• Source records:
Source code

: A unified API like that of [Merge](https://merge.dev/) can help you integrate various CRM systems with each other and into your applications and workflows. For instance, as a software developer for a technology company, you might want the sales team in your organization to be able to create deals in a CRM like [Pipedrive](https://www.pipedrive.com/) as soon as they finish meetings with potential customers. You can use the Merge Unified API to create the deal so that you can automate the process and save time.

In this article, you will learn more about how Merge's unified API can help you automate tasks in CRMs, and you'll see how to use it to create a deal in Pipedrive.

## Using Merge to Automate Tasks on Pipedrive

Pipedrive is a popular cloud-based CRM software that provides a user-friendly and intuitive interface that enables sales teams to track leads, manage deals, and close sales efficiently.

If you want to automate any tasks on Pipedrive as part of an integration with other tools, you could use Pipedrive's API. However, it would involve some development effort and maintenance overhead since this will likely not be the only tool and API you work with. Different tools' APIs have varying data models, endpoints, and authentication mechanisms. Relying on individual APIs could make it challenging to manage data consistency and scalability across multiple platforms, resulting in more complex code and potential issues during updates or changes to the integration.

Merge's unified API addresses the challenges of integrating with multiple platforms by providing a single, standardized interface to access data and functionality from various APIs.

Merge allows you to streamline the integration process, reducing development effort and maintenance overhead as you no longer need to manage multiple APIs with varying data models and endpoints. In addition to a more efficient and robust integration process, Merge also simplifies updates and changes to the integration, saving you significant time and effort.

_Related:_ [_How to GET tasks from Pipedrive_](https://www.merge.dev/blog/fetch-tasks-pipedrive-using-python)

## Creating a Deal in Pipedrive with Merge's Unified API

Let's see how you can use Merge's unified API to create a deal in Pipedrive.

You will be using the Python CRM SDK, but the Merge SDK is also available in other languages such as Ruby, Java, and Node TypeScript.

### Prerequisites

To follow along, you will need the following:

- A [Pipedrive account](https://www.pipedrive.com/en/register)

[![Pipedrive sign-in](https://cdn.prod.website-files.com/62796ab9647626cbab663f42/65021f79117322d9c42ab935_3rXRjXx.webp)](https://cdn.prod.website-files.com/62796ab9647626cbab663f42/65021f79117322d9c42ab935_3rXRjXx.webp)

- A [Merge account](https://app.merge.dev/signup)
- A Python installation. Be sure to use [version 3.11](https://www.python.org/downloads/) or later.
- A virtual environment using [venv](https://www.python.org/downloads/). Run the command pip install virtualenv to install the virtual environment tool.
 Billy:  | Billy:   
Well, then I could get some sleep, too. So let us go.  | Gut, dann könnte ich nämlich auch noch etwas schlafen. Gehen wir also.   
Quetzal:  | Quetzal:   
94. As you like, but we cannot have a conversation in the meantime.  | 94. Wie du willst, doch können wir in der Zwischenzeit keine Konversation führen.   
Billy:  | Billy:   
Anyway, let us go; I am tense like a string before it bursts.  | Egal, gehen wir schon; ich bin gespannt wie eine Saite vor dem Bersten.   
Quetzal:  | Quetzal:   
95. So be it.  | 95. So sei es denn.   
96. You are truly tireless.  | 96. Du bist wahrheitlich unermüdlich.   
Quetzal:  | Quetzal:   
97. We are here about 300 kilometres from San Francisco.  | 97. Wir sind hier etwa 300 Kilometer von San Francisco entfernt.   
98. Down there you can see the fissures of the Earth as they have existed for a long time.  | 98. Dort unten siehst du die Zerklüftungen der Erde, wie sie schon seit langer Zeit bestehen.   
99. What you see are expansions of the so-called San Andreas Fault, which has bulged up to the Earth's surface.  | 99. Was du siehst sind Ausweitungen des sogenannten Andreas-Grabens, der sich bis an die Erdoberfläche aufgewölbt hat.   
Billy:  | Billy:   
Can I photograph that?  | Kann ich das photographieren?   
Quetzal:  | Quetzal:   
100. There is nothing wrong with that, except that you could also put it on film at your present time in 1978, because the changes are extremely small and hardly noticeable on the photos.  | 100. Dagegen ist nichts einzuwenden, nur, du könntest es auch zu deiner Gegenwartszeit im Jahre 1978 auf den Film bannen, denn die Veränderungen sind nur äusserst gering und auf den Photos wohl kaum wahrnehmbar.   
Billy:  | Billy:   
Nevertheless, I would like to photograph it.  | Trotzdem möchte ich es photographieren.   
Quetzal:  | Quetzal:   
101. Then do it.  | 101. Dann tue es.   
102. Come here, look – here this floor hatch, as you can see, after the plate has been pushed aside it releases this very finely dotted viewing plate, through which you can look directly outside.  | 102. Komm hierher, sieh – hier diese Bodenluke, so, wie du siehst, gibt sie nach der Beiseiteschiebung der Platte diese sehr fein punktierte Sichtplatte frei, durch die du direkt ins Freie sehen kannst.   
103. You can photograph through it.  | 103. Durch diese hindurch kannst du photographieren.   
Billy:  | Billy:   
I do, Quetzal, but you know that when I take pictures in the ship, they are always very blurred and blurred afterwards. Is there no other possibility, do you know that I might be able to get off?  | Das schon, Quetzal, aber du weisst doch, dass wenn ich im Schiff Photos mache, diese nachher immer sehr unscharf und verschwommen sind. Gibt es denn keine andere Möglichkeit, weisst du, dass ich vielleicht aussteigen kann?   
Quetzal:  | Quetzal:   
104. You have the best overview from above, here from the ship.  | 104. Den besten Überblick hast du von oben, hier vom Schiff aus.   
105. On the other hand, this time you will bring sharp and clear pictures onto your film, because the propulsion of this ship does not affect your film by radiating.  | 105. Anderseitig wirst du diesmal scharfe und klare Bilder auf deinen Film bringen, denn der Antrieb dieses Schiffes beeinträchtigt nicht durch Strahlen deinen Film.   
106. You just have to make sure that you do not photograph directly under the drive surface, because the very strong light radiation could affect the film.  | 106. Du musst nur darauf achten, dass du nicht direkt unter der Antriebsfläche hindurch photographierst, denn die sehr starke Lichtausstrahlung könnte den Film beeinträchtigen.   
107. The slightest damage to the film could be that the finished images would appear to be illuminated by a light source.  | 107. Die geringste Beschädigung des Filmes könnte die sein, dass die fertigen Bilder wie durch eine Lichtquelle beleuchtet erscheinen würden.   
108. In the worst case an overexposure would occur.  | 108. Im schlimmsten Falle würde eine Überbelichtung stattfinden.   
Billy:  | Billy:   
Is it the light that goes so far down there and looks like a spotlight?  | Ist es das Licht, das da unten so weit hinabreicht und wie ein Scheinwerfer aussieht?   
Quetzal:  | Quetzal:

• What this task involves: What lines in the listing above contain the word "doch"? Show each one.

• Answer to this exercise:
94. As you like, but we cannot have a conversation in the meantime.  | 94. Wie du willst, doch können wir in der Zwischenzeit keine Konversation führen.   
I do, Quetzal, but you know that when I take pictures in the ship, they are always very blurred and blurred afterwards. Is there no other possibility, do you know that I might be able to get off?  | Das schon, Quetzal, aber du weisst doch, dass wenn ich im Schiff Photos mache, diese nachher immer sehr unscharf und verschwommen sind. Gibt es denn keine andere Möglichkeit, weisst du, dass ich vielleicht aussteigen kann?   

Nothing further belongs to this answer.